Architecture,  Scrum

THE REFINEMENT IS NOT JUST AN HOUR LONG MEETING EVERY SPRINT

User Story Refinement – The activity of understanding what is asked of us, and the decision making of how to do it.

There refinement has two parts. The first part is to make sure that we understand what the stakeholders want. What are the problem we’re trying to solve? We have to understand how the story fits into the big picture, we have to understand how the thing we are going to do is going to be used by the stakeholders. Not the stakeholder (singular), because there are of course many stakeholders. Obviously, there is the client. The one we talked to when the story saw the light of day for the first time. But then there are all the others. For instance:

  • Law. You can’t do anything without conforming to the law.
  • Lifetime of the app. There are people that are running the servers. They have needs. There are developers that work on bugs. They too have needs. And what about all new features that will be added on top of the code in the future?
  • Security. Can people trust that the application can keep secrets? Are we preventing hackers from getting in?
  • And many more…

There are so many stakeholders that we usually don’t think of. And let me tell you, the person you interviewed to get the user story did not even know that they exist, or even care. So, it’s up to us to discover them. And when do we do that? You’ve guessed it, the refinement.

The second part is to decide how we are going to solve the problem. Some call it architecture. I’m talking about the high level thinking. Like, in the beginning we should establish if we should use CQRS or just a monolith web app. As we move down the backlog, we constantly run into similar design decisions, although not as big. This is the time to talk about it. Explore different ideas. Find the best solution.

And all the time, we will discover that we need to collect more information from the stakeholders. And it is not uncommon that they don’t have time to answer you right here and right now.
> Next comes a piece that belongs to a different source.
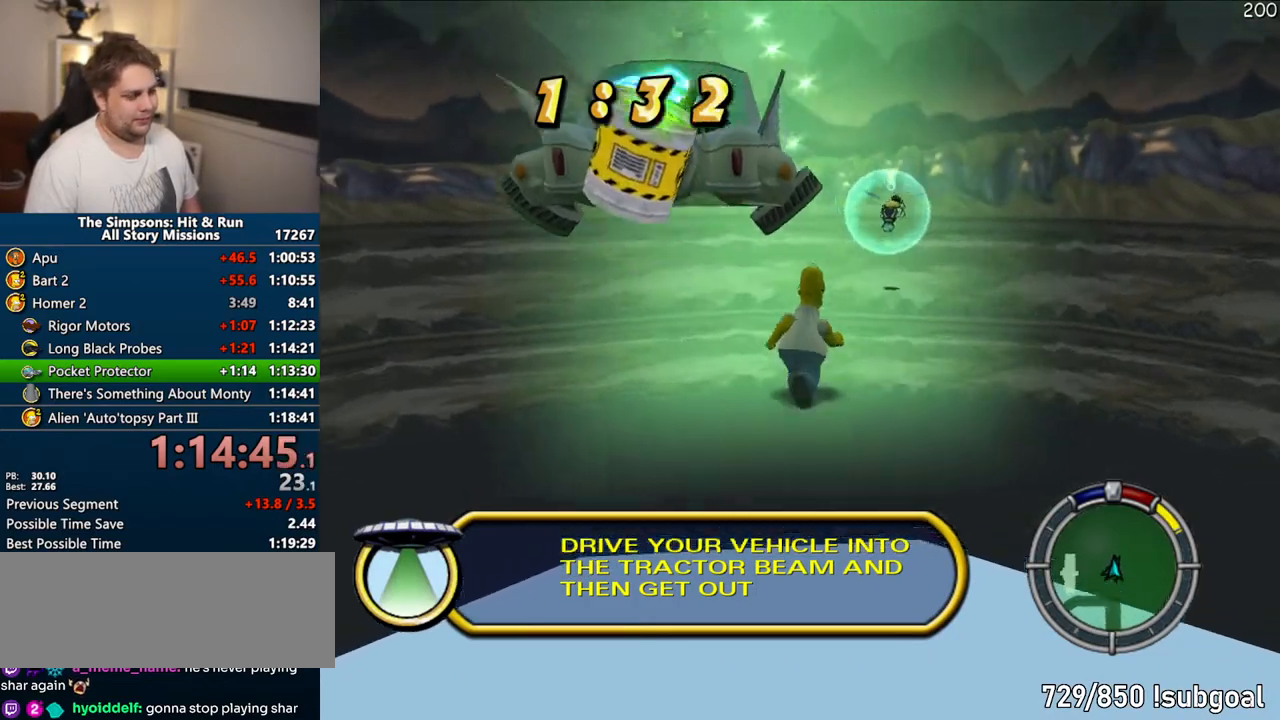
{"buttons": ["SQUARE"], "left_stick": "up", "right_stick": "right", "events": [[67, "right_stick", "right"], [317, "left_stick", "up"]]}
So, we have to wait until they get back to us.

All of this takes time!

It takes time to find all the requirements from all the stakeholders. It takes time to decide on the solution. And it takes time to wait for people to get back to you.

This is why you want to have a backlog that has user stories for at least three to four sprints ahead. So you have time to do the work to make them ready for development. There shouldn’t be any major issues when you pull it into the sprint. The sprint is the time when you create the thing you are going to deliver. This is the time to get things done. To create stuff.

The refinement phase on the other hand, is the time for questions, to manage the unknown. I suggest to you that refinement is not just a meeting or two. It is actually the time from when the story is added to the backlog until you are finished with answering questions, when you put the mark on it that says, ready for development. And how you answer questions is entirely up to the team. Working solo, teamwork or a dedicated architect; your team, your way.

But know this, you need two completely different mindsets for each of them. Refinement = high level solutions and constant collaboration with others. Sprint = headphones on, and details, details, details.

So, what happens if you don’t do the refinement properly? What if your manager insists that you don’t “waste time on meetings”, that one hour per sprint is enough?

Well, obviously, you’re not finished. There are still a lot of unanswered questions.

First of all, when you are about to estimate story points, you don’t know what you are estimating, so the estimates will be incorrect. Since you don’t know what hides within the story, you can’t say how much work there is to do it. You will probably not have time to finish all the stories in the sprint.

Second, when you do the sprint planning and create the tasks, you still don’t know everything you have to do. So either the tasks will be incomplete, or you find out what is missing right now, and you sit forever in the sprint planning to catch up. Nobody likes a sprint planning session that is many hours long. And there is a risk that the manager shuts you off again, after an hours meeting.

Third, when you are in the sprint and try to finish the story, you will probably find some of the missing things. You have to juggle both architecture thinking together with developer thinking. A bit like reading the map when you are driving.

Or you are so focused on development that you don’t think about the requirements properly, so you leave a lot of things out. Which results in poor quality. Only half of the stakeholders will be satisfied. And the missing things have to be fixed later. If they ever gets fixed at all, because that costs extra money and time, and you are probably already over the estimated time budget and the release date is just around the corner.

Finally, you get a bad reputation for being a sloppy developer.

To everybody that reads this, please understand that the scrum meetings are there for a reason. They solve a problem. They are proper work. We don’t sit around drinking coffee and discussing the weekend. And if you try to micromanage it from the outside because developers shouldn’t waste too much time in meetings when they could be hacking away on their keyboards, it is you, yes YOU that are the reason for the failure of the project.

And on that bombshell, it’s time to say — Cheers!